TEKSTGEDEELTE -

╭──

ECLI:NL:GHLEE:2009:BI2564

Gerechtshof Leeuwarden

Datum uitspraak
28 april 2009
Publicatiedatum
5 april 2013
Zaaknummer
24-001659-06
Instantie
Gerechtshof Leeuwarden
Type
Uitspraak
Rechtsgebied
Strafrecht
Procedures
  • Hoger beroep
Vindplaatsen
  • Rechtspraak.nl
AI samenvatting door LexboostAutomatisch gegenereerd

Ontneming van wederrechtelijk verkregen voordeel in verband met opzettelijk handelen in strijd met de Opiumwet

In deze zaak heeft het Gerechtshof Leeuwarden op 28 april 2009 uitspraak gedaan in hoger beroep tegen een vonnis van de rechtbank Groningen. De zaak betreft de ontneming van wederrechtelijk verkregen voordeel van een veroordeelde die betrokken was bij het medeplegen van opzettelijk handelen in strijd met de Opiumwet en deelname aan een criminele organisatie. De rechtbank had eerder vastgesteld dat de veroordeelde een bedrag van € 336.300,-- aan wederrechtelijk verkregen voordeel had behaald uit zijn strafbare activiteiten. De advocaat-generaal vorderde in hoger beroep dat dit bedrag zou worden verhoogd naar € 595.140,--. Het hof heeft het vonnis van de rechtbank vernietigd en opnieuw recht gedaan, waarbij het wederrechtelijk verkregen voordeel is vastgesteld op € 182.945,--. Het hof heeft geoordeeld dat de redelijke termijn voor de behandeling van de zaak in hoger beroep is overschreden, maar heeft geen rechtsgevolg aan deze overschrijding verbonden. De verdediging voerde aan dat de verklaringen van de veroordeelde niet gebruikt mochten worden omdat hij niet in de gelegenheid was gesteld om voorafgaand aan de verhoren met zijn raadsman te overleggen. Het hof heeft deze verweren verworpen en vastgesteld dat de verklaringen voldoende betrouwbaar waren, ondersteund door ander bewijs. De veroordeelde is uiteindelijk verplicht gesteld om het vastgestelde bedrag van € 182.945,-- aan de Staat te betalen ter ontneming van het wederrechtelijk verkregen voordeel.

Uitspraak

Parketnummer: 24-001659-06
Parketnummer eerste aanleg: 18-030250-04
Arrest van 28 april 2009 van het gerechtshof te Leeuwarden, meervoudige strafkamer, op het hoger beroep tegen het vonnis van de rechtbank Groningen van 29 juni 2006, in de zaak strekkende tot ontneming van wederrechtelijk verkregen voordeel tegen:
[veroordeelde],
geboren op [1942] te [geboorteplaats],
wonende te [woonplaats], [adres],
verschenen in persoon, bijgestaan door zijn raadsman, mr. B. Stapert, advocaat te Amsterdam.

╰──

OPDRACHT -
Beantwoord aan de hand van de uitspraak de volgende vragen:
(a) Op welk bedrag stelde het hof het wederrechtelijk verkregen voordeel vast?
(b) Van welke datum is het vonnis van de rechtbank Groningen waartegen hoger beroep werd ingesteld?
(c) Door wie werd de veroordeelde bijgestaan?
De lijst die na deze uitspraak staat, heeft geen verband met de uitspraak.

Datasetvermeldingen -
╭──

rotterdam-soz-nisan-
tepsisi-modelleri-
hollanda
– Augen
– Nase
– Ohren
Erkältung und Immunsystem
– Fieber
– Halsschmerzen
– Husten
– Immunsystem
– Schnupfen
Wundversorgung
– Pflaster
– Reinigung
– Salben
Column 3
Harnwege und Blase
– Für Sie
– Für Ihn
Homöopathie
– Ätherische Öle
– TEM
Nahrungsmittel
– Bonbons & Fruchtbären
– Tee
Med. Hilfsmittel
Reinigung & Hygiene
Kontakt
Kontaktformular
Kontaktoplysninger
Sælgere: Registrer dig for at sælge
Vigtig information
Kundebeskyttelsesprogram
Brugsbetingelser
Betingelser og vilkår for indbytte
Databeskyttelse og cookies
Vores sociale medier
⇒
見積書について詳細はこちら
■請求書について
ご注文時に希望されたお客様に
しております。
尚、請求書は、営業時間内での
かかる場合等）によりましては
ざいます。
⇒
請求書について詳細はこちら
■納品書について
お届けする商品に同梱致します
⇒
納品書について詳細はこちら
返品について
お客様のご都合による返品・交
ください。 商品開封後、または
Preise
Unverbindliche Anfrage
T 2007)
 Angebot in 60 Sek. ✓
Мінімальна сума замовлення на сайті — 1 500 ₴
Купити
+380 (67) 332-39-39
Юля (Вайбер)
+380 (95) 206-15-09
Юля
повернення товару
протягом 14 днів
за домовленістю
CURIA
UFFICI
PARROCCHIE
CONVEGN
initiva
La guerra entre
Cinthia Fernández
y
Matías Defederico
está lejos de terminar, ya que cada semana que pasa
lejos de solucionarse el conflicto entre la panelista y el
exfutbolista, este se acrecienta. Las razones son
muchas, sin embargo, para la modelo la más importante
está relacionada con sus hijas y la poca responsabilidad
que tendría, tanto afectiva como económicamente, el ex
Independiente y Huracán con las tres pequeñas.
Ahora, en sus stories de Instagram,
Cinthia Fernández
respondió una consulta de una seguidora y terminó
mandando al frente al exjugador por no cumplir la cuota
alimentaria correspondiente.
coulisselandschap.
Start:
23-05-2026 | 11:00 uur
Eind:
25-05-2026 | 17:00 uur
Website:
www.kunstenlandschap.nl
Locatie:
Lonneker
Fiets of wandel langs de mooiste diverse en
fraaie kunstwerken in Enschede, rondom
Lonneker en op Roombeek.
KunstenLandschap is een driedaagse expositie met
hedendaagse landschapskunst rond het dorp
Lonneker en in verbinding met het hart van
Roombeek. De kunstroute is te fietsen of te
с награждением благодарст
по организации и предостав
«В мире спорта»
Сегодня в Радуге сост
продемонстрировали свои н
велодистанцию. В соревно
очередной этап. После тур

╰──

ANTWOORDVELD -
(a) Het hof stelde het wederrechtelijk verkregen voordeel vast op € 182.945,--.
(b) Het vonnis van de rechtbank Groningen dateert van 29 juni 2006.
(c) De veroordeelde werd bijgestaan door zijn raadsman, mr. B. Stapert, advocaat te Amsterdam.